Thirdly, the same treatments and prophylactics used in other forms of heterotopic ossification are being applied to post-COVID-19 heterotopic ossification. Since immobilization is theorized to contribute to the pathogenesis of heterotopic ossification, physical therapy is often considered to be essential to the treatment of heterotopic ossification. Despite this notion, there is currently no evidence that supports movement therapies in the prevention and treatment of heterotopic ossification. Some reports suggest aggressive exercise therapy actually increases the risk for developing heterotopic ossification. Nonetheless, physical therapy is widely accessible, inexpensive and non-invasive, and therefore may remain a practical treatment option [25,26]. Steroids can reduce pain. Surgical resection is the only definitive treatment for heterotopic ossification. It is usually considered in severe cases that cause significant functional impairment or that fail conservative therapy. Some Non-Steroidal Anti-Inflammatory Drugs (NSAIDs) and radiation therapy may be beneficial as prophylaxis, reducing heterotopic bone formation after total hip arthroplasties, traumatic fractures and spinal cord injuries [27-29]. It is thought that NSAIDs achieve this by suppressing the migration and proliferation of inducible mesenchymal cells and that radiation therapy works by inhibiting the differentiation of mesenchymal stem cells into osteogenic pathways [30,31].

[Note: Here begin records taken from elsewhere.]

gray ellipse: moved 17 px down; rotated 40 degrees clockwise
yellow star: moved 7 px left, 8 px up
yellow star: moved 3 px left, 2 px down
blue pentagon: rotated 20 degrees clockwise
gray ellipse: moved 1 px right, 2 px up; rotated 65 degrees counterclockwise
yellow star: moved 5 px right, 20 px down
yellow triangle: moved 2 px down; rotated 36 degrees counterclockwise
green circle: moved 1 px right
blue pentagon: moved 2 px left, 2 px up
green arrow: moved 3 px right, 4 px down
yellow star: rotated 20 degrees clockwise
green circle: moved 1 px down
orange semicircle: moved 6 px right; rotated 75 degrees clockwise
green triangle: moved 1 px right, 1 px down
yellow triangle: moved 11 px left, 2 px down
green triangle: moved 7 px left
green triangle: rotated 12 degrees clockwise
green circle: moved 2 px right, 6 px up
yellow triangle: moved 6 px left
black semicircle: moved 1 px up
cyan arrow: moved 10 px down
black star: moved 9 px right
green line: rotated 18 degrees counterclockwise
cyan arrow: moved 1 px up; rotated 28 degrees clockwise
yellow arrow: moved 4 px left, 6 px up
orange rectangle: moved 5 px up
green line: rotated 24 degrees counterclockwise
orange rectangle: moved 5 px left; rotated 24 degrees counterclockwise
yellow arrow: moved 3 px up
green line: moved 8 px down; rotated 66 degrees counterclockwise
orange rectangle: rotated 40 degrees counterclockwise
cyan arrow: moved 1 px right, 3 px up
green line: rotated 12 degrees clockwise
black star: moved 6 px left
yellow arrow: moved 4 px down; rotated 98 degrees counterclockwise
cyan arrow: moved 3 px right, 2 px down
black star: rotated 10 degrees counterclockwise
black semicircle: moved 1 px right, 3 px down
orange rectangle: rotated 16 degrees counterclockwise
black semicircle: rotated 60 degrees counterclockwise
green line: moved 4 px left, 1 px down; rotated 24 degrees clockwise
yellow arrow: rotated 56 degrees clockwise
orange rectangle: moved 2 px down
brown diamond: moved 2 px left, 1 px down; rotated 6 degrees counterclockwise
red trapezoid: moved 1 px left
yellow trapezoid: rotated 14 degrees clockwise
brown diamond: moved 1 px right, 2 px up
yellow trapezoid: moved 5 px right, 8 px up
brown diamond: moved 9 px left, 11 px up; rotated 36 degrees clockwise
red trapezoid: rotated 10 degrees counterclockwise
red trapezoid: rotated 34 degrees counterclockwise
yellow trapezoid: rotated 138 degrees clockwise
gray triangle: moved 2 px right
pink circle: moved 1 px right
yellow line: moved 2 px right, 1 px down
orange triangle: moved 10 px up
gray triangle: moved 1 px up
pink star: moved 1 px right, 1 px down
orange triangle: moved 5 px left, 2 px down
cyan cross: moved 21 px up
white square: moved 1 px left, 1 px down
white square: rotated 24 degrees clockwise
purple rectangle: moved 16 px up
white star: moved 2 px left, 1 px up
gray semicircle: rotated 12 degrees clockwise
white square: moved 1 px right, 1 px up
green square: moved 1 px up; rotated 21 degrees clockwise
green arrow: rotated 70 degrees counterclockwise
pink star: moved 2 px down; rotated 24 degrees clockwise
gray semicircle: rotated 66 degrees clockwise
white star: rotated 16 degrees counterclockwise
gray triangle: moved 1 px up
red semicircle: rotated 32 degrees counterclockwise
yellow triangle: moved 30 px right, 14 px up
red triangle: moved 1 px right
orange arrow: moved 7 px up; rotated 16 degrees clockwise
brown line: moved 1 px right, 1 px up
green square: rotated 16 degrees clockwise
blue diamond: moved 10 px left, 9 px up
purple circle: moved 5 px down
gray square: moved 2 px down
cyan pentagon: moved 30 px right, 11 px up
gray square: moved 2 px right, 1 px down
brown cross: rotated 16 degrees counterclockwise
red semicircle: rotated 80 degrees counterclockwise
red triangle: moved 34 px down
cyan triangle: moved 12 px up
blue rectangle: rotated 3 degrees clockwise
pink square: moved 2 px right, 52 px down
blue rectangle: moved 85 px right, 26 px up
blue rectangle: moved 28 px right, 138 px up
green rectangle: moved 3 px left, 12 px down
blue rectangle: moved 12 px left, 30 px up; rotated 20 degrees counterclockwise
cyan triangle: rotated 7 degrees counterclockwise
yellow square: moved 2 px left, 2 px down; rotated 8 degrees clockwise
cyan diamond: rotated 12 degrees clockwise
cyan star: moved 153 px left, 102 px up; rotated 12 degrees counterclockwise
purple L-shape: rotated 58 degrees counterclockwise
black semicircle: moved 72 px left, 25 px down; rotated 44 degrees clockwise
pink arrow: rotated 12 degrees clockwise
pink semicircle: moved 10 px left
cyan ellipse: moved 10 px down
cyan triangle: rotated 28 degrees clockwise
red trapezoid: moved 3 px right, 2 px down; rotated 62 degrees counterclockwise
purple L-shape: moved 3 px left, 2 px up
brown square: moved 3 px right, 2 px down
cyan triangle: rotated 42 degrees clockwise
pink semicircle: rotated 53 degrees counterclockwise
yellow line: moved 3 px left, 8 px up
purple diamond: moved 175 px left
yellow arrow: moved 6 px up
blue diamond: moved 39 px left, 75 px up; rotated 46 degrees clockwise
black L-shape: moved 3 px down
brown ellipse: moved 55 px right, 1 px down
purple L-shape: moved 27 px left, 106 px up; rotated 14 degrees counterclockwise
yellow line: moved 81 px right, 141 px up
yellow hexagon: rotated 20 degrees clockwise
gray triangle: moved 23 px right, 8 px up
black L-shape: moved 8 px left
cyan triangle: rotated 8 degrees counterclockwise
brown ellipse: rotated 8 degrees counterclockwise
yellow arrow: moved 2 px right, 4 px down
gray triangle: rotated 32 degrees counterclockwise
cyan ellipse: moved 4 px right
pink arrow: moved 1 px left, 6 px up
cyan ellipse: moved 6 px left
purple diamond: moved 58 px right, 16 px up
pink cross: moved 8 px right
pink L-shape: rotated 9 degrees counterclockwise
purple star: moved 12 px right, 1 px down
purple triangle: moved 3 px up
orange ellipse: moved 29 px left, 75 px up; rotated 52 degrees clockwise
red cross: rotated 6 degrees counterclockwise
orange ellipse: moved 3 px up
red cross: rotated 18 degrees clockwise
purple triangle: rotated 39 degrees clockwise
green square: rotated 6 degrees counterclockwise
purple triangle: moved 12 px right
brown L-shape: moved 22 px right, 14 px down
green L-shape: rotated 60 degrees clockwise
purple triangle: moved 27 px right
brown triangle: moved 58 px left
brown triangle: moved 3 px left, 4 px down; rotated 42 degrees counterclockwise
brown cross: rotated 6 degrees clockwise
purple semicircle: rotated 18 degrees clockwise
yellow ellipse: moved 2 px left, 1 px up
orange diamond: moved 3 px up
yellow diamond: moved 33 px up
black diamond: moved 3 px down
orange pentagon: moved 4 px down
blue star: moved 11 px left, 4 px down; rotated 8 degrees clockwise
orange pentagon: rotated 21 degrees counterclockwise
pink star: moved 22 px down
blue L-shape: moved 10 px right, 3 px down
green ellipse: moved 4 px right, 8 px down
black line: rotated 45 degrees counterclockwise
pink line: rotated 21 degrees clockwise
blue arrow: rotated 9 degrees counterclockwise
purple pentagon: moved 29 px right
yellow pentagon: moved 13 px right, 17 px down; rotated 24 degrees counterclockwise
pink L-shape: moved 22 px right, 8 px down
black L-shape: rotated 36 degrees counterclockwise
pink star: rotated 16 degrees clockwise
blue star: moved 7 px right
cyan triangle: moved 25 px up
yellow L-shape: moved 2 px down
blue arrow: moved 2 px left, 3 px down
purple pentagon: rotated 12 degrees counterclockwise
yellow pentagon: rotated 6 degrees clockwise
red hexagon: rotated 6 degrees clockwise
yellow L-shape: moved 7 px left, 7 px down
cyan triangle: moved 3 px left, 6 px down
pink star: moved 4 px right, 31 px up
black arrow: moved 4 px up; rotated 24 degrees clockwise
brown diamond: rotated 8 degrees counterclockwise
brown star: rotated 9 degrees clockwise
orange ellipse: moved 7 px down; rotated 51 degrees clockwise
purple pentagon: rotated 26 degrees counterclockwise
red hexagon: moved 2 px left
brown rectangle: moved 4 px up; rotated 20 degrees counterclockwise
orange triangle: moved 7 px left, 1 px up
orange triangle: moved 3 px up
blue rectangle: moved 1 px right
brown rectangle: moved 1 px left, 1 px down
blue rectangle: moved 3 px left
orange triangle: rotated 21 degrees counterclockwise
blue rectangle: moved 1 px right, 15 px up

Given their overlapping clinical presentations, we explored risk factors for neurogenic heterotopic ossification that might help explain what triggers heterotopic bone formation in severe COVID-19 infections. There is some evidence for prolonged immobilization, muscle denervation, duration of sedation, mechanical ventilation-induced respiratory alkalosis and autonomic dysregulation contributing to the development of neurogenic heterotopic ossification [32]. Patients with severe COVID-19 courses are often exposed to the same risk factors; they can often undergo lengthy stays in intensive care units, spending a variable amount of time immobilized, sedated and mechanically ventilated. Some literature on post-COVID-19 heterotopic ossification already alludes to the involvement of these same risk factors [7,11,13,14,18].

Conclusion

There are many limitations to this review, most of which stem from the issue of an incomplete and small data set. We attempted to contact lead authors and gather more information; however, that was by and large unsuccessful. As previously mentioned, whether duplicate patients exist in our data set is also unknown. We also were not able to include medians published in previous works in our counts as the data distribution was unclear and obtaining an estimate was not appropriate for our ends. For any adequately powered study on this phenomenon to exist in the future, more cases must be discovered and shared. To bypass some of the pitfalls we discovered, we advise future groups to consider providing raw data as a supplementary document, creating a clear timeline from infection to lab abnormalities and positive radiographic findings and continuing to report biomarkers of bone metabolism. Herein, we present radiographic findings and pertinent clinical information reported to date in post-COVID-19 heterotopic ossification. Awareness about this uncommon phenomenon can enhance patient care. Continued research can aim to reveal its pathophysiology and response to targeted therapies.

Declaration of Competing Interests

The authors declare that there is no conflict of interest associated with the manuscript.

Declaration of Generative AI in Scientific Writing

No AI was utilized in this manuscript.